Nesse sentido, o presente texto procura descrever em esboço tradições de Natal de um país distante da Alemanha, e isso não em interesse puramente etnológico, mas aplicado, ou seja, como uma contribuição a uma Pedagogia Musical Comparada. Salienta-se aqui expressamente que não há aqui a intenção de se transplantar um bem cultural estranho num outro país no sentido de uma fascinação por folclore exótico. Trata-se antes de, através da comparação com a cultura de um país sob muitos aspectos estreitamente ligado ao Ocidente dar ao leitor a possibilidade de reconhecer fundamentos culturais comuns em aparência de outras cores e assim revalorizar alguns aspectos de sua própria cultura que tenham permanecido velados.


I

Um fato que já de início surge como estranho ao observador europeu é determinado pela natureza. Uma festa de Natal que não cai no inverno, mas no alto verão, que decorre não sob neve, mas no calor dos trópicos ensolarados, exige já por si uma mudança no pensar, pois a idéia geral e a imagem do Natalino associa-se com a época do ano invernal.

Para tornar esta exposição mais viva e precisa, não se tratará aqui do Natal em geral no Brasil, mas numa determinada cidade do Nordeste do país e numa determinada época. Em dezembro de 1970 e janeiro de 1971, o autor vivenciou e pesquisou costumes populares e festas em Marechal Deodoro, no passado Alagoas, a antiga capital do Estao de Alagoas.

A visita a essa cidade teve lugar no decorrer de uma viagem de dois meses, durante a qual, partindo-se de São Paulo, visitou-se grande número de cidades da costa dos Estados de Espírito Santo, Bahia, Sergipe e Alagoas. Ela tinha como objetivo de realizar um amplo registro de práticas populares do ciclo das festas de Natal. A este conta-se o Advento como período precedente, a Oitava com as festas que a acompanham até à Festa de Nossa Senhora no oitavo dia (Ano Novo) e a Epifania. Sob o aspecto dos estudos folclóricos (Volkskunde), poder-se-ia aqui considerar também as festas de santos (entre outros S. Sebastião e Sto. Amaro) até o início da Quaresma, pois as numerosas festas dessa época do ano apresentam muitos aspectos em comum.

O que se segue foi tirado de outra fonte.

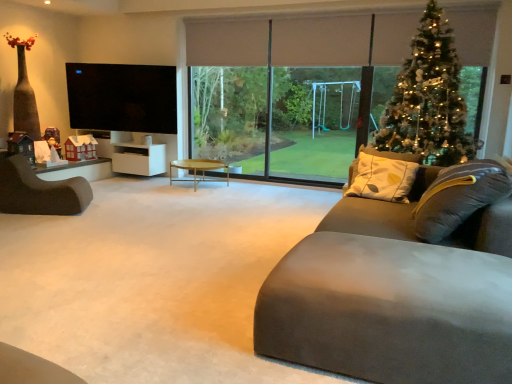
Question: Is iridescent metallic christmas tree at upper right closer to the viewer compared to wooden round coffee table at center?

Choices:
 (A) yes
 (B) no

Answer: (A)

Question: From the image's perspective, is iridescent metallic christmas tree at upper right under wooden round coffee table at center?

Choices:
 (A) no
 (B) yes

Answer: (A)

Question: Considering the relative sizes of iridescent metallic christmas tree at upper right and wooden round coffee table at center in the image provided, is iridescent metallic christmas tree at upper right taller than wooden round coffee table at center?

Choices:
 (A) no
 (B) yes

Answer: (B)

Question: Is iridescent metallic christmas tree at upper right thinner than wooden round coffee table at center?

Choices:
 (A) yes
 (B) no

Answer: (A)

Question: Does iridescent metallic christmas tree at upper right have a greater width compared to wooden round coffee table at center?

Choices:
 (A) no
 (B) yes

Answer: (A)

Question: Is iridescent metallic christmas tree at upper right aimed at wooden round coffee table at center?

Choices:
 (A) no
 (B) yes

Answer: (A)

Question: From the image's perspective, is transparent glass window at center located beneath white matte cabinet at left?

Choices:
 (A) yes
 (B) no

Answer: (B)

Question: Is transparent glass window at center outside of white matte cabinet at left?

Choices:
 (A) no
 (B) yes

Answer: (B)

Question: Considering the relative positions of transparent glass window at center and white matte cabinet at left in the image provided, is transparent glass window at center behind white matte cabinet at left?

Choices:
 (A) yes
 (B) no

Answer: (B)

Question: From the image's perspective, is transparent glass window at center over white matte cabinet at left?

Choices:
 (A) yes
 (B) no

Answer: (A)

Question: Is transparent glass window at center touching white matte cabinet at left?

Choices:
 (A) yes
 (B) no

Answer: (B)

Question: Considering the relative sizes of transparent glass window at center and white matte cabinet at left in the image provided, is transparent glass window at center thinner than white matte cabinet at left?

Choices:
 (A) no
 (B) yes

Answer: (B)

Question: From the image's perspective, does suede-like gray couch at lower right appear lower than white matte cabinet at left?

Choices:
 (A) no
 (B) yes

Answer: (B)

Já à chegada na noite do último sábado de Janeiro em Marechal Deodoro, cuja feição urbana é marcada por construções dos séculos XVIII e XIX, mostrou-se a atmosfera radiante da festa popular que já dominava há mais de um mês a cidade. As ruas e as igrejas estavam lotadas, música festiva soava de muitas casas e nas praças fazia-se música e dançava-se. O mercado havia sido transformado em salão de baile, o soar de sinos, o estourar de fogos e a música dos mais diversos grupos contribuiam acusticamente  a uma alegria geral e contagiante. Ganhava-se a impressão que a população festejava com grande e íntima participação.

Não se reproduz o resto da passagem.